Türkiye'deki malum çevrelerin bu konuda hep katı ve hatta irrasyonel davranmalarının en önemli sebebi, resmi ideolojinin zihinlerimize kazıdığı “Kürdofobi.” Onyıllarca yıl “Kürt” kelimesini duymaya bile tahammülümüz yoktu. Şimdi ona alışmaya başladık, ama bu sefer de “Kürdistan” lafını işitince sigortalar atıyor.
Oysa “Kürtlerin yaşadığı bölge” anlamında coğrafi bir “Kürdistan” en az Selçuklular'dan bu yana var. Osmanlı'da da bu ifade kullanılmış, hatta Tanzimat döneminde bir ara “Kürdistan eyaleti” bile kurulmuştu. Bugün de dünyada bizden başka bu kavramdan rahatsızlık duyan kimse yok gibi.
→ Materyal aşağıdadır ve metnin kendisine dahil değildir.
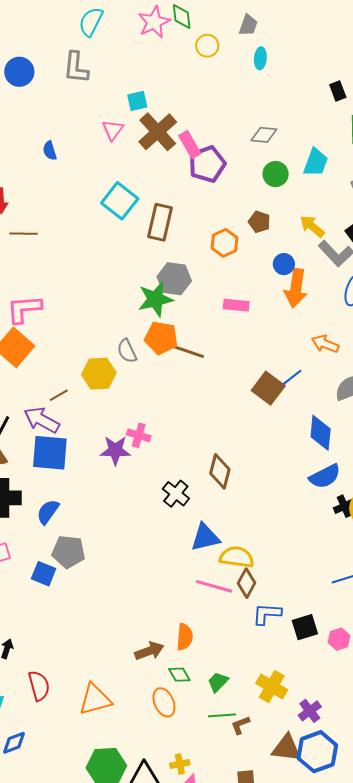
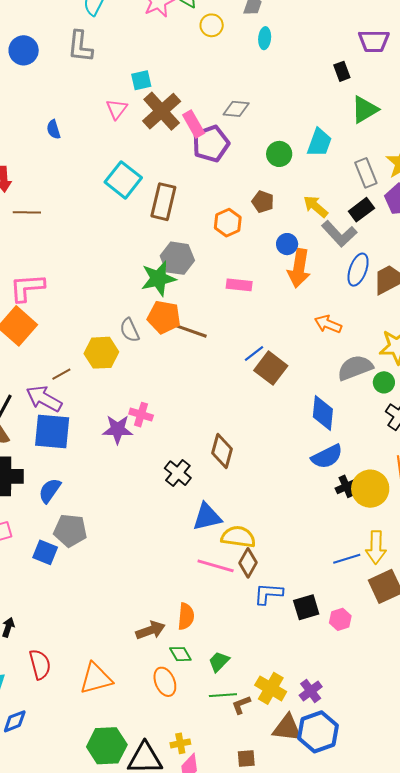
gray diamond: (264, 135) -> (236, 109), moved
blue line: (292, 377) -> (254, 353), moved
yellow cross: (272, 687) -> (271, 688), moved

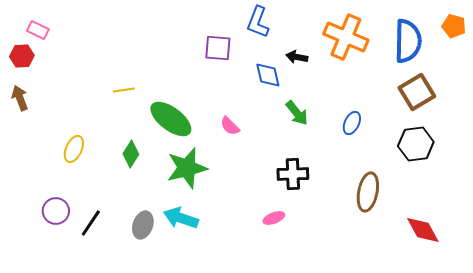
Elbette bizdeki endişe sebepsiz değil: Irak'taki “Kürdistan”ın varlığını kabul edersek, sınırın kuzeyi için de aynı tanım getirilir diye korkuyoruz. Oysa Türkiye'deki sosyal hareketlilik “Kürdistan” denebilecek bir coğrafyayı büyük ölçüde ortadan kaldırmış durumda. Kürt vatandaşların yarısından fazlası artık batıda yaşıyor ve en büyük “Kürt şehri” İstanbul.
Irak'taki realiteyi reddetmek yerine, Türkiye ile Irak arasındaki bu büyük farkı vurgulamalıyız. Realiteleri reddetmekle bugüne kadar ne elde ettik ki zaten?